Euro rallies as ECB extends bond-buying programme

Investing

Eurozone bond yields hovered around all-time lows and the euro rallied on Thursday after the European Central Bank announced further asset purchases and held rates steady.

The euro climbed 0.4 per cent to $1.2132, close to its high of the year, after the ECB said it would expand its €1.35tn emergency bond-buying programme by another €500bn and extend it to March 2022, broadly in line with consensus expectations. The bank also kept its deposit rate unchanged at minus 0.5 per cent.

Italian, Spanish and Portuguese 10-year yields had all fallen to their lowest levels on record ahead of the central bank’s meeting, and remained around those levels after the announcement.

The move was signalled by Christine Lagarde, the central bank’s chief, in October and reinforced in meeting minutes released last month.

The ECB “broadly delivered what was very close to market expectations, which is which is why you’re not seeing much more than an initial knee jerk reaction”, said Francesca Fornasari, head of currency solutions at Insight Investment.

Hugh Gimber, global market strategist at JPMorgan Asset Management, said more important than the pace of new asset purchases was “how long [the ECB] are willing to confirm that they are there as a backstop for the market”.

The central bank would be “reluctant to pull away from the markets too sharply” because they were acting “almost like a comfort blanket”, he added.

Line chart of 10-year government yields (%) showing Eurozone bond yields near record lows

Ms Lagarde said on Thursday that not all of the increased sum available under the bond-buying programme need be used “if favourable financing conditions can be maintained”, but that the amount available could be “recalibrated” if necessary “to help counter the negative pandemic shock to the path to inflation”.

The ECB’s purchase programme has helped ignite a record-breaking rally in eurozone debt. Spain issued fresh 10-year debt at a negative yield for the first time on Thursday, with an auction of €920m of bonds maturing in October 2030 priced at a yield of minus 0.03 per cent.

It joins a club of eurozone nations being effectively paid by investors to borrow over a decade. Portugal’s 10-year yield turned negative two weeks ago.

The region-wide Stoxx Europe 600 index slipped 0.2 per cent, while Germany’s Dax fell 0.1 per cent. London’s FTSE 100 strengthened 0.5 per cent, helped by a weaker pound, which boosts the blue-chip index’s swath of dollar earners.

Sterling slid 0.8 per cent to $1.3286, as the deadline for a UK-EU trade agreement approached with no deal secured.
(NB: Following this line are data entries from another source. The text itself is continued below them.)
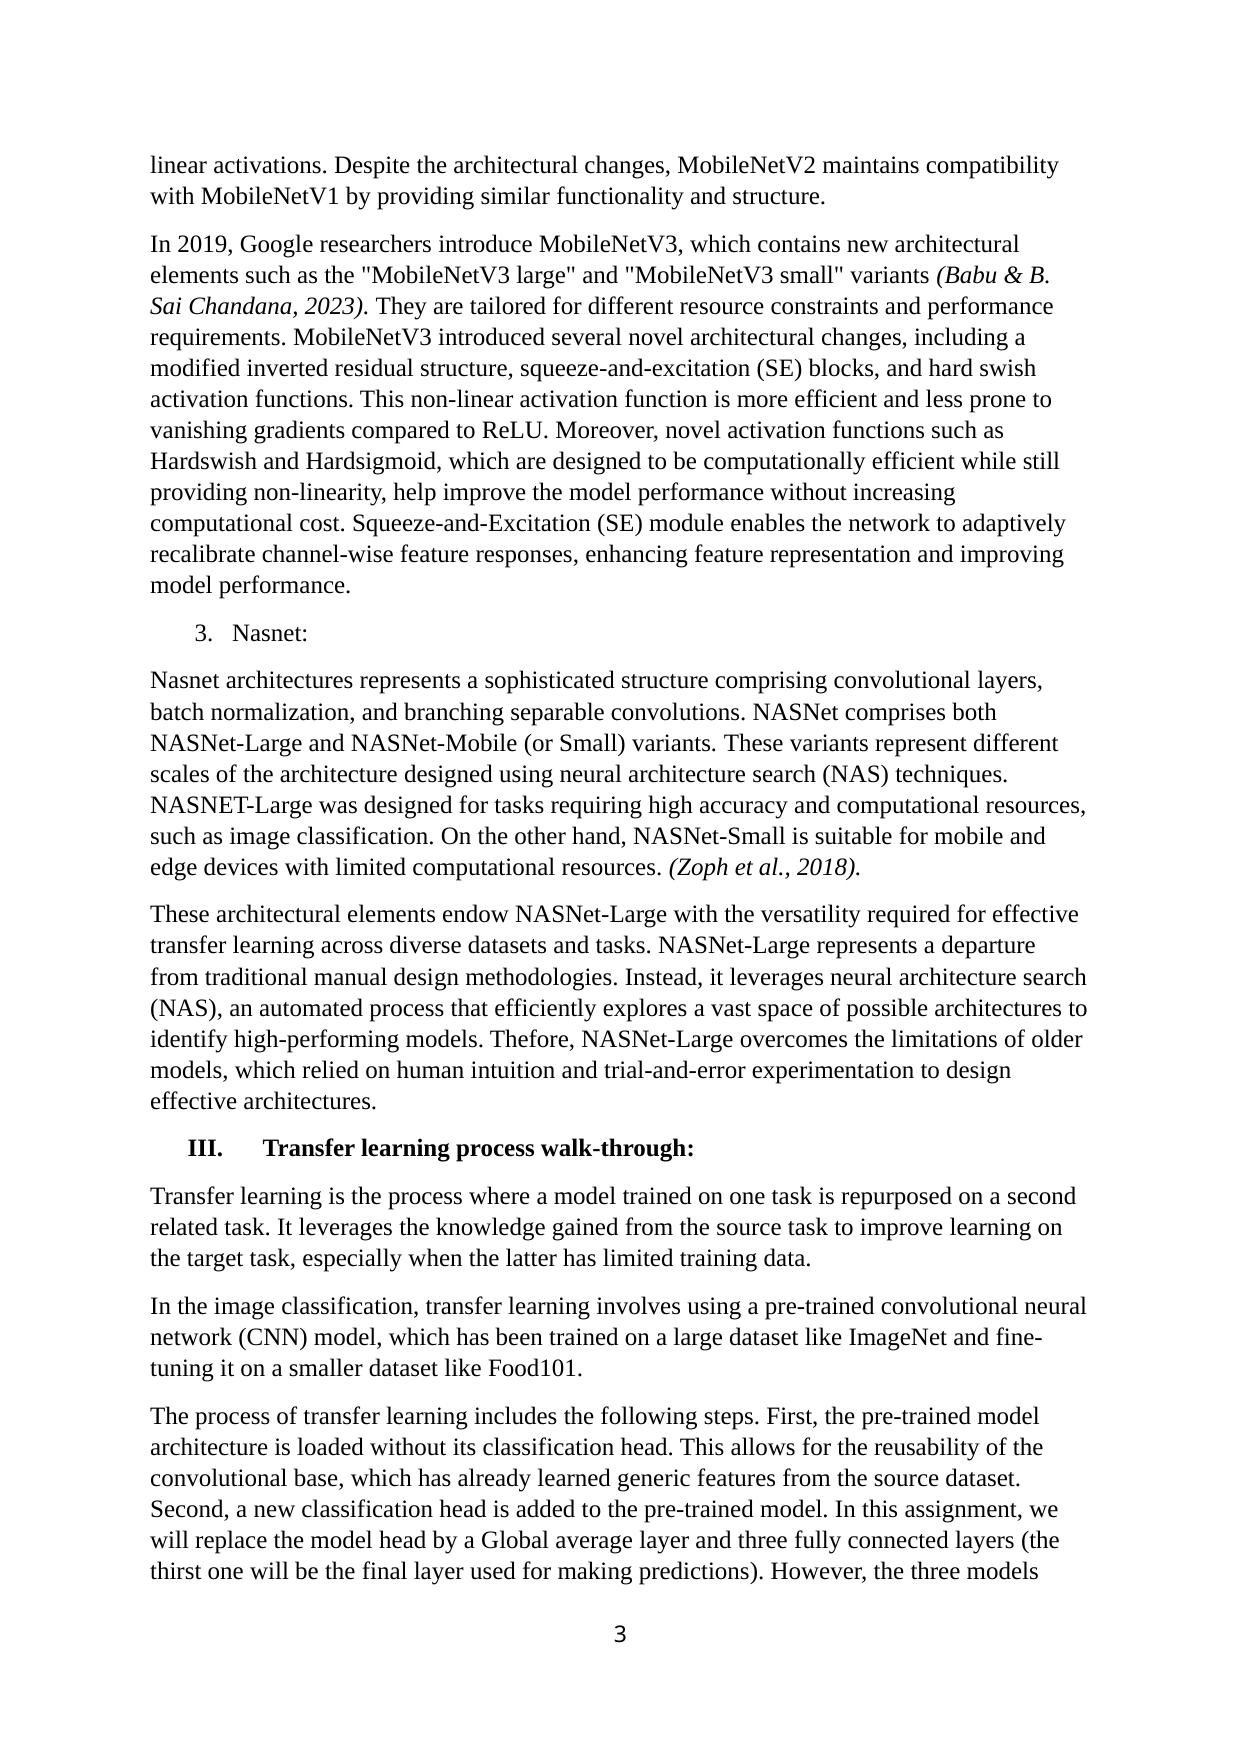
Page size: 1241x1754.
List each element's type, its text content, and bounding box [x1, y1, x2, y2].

list Transfer learning process walk-through: [187, 1133, 1090, 1162]
list Nasnet: [194, 618, 1090, 647]
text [150, 150, 1090, 210]
text In the image classification, transfer learning involves using a pre-trained convolutional neural network (CNN) model, which has been trained on a large dataset like ImageNet and fine-tuning it on a smaller dataset like Food101. [150, 1291, 1090, 1382]
text Transfer learning is the process where a model trained on one task is repurposed on a second related task. It leverages the knowledge gained from the source task to improve learning on the target task, especially when the latter has limited training data. [150, 1181, 1090, 1272]
text These architectural elements endow NASNet-Large with the versatility required for effective transfer learning across diverse datasets and tasks. NASNet-Large represents a departure from traditional manual design methodologies. Instead, it leverages neural architecture search (NAS), an automated process that efficiently explores a vast space of possible architectures to identify high-performing models. Thefore, NASNet-Large overcomes the limitations of older models, which relied on human intuition and trial-and-error experimentation to design effective architectures. [150, 899, 1090, 1114]
text Nasnet architectures represents a sophisticated structure comprising convolutional layers, batch normalization, and branching separable convolutions. NASNet comprises both NASNet-Large and NASNet-Mobile (or Small) variants. These variants represent different scales of the architecture designed using neural architecture search (NAS) techniques. NASNET-Large was designed for tasks requiring high accuracy and computational resources, such as image classification. On the other hand, NASNet-Small is suitable for mobile and edge devices with limited computational resources. (Zoph et al., 2018). [150, 666, 1090, 881]
text In 2019, Google researchers introduce MobileNetV3, which contains new architectural elements such as the "MobileNetV3 large" and "MobileNetV3 small" variants (Babu & B. Sai Chandana, 2023). They are tailored for different resource constraints and performance requirements. MobileNetV3 introduced several novel architectural changes, including a modified inverted residual structure, squeeze-and-excitation (SE) blocks, and hard swish activation functions. This non-linear activation function is more efficient and less prone to vanishing gradients compared to ReLU. Moreover, novel activation functions such as Hardswish and Hardsigmoid, which are designed to be computationally efficient while still providing non-linearity, help improve the model performance without increasing computational cost. Squeeze-and-Excitation (SE) module enables the network to adaptively recalibrate channel-wise feature responses, enhancing feature representation and improving model performance. [150, 229, 1090, 599]
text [150, 1401, 1090, 1585]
In recent weeks, investors have had to balance optimism over encouraging vaccine news against the economic cost of the pandemic gripping Europe and the US.

Data from the Office for National Statistics showed the UK’s economic recovery faltered in October as the services sector was hit again by renewed restrictions. That month, UK output grew at its slowest rate since May.

However, in more upbeat news, Canada became the third country to approve the Pfizer/BioNTech Covid-19 vaccine, after the UK and Bahrain.

In the US, nerves about whether lawmakers would agree a new fiscal stimulus package caused equities to stall following record highs on Wall Street earlier this week. Futures tipped the benchmark S&P 500 index to slip 0.2 per cent at the open.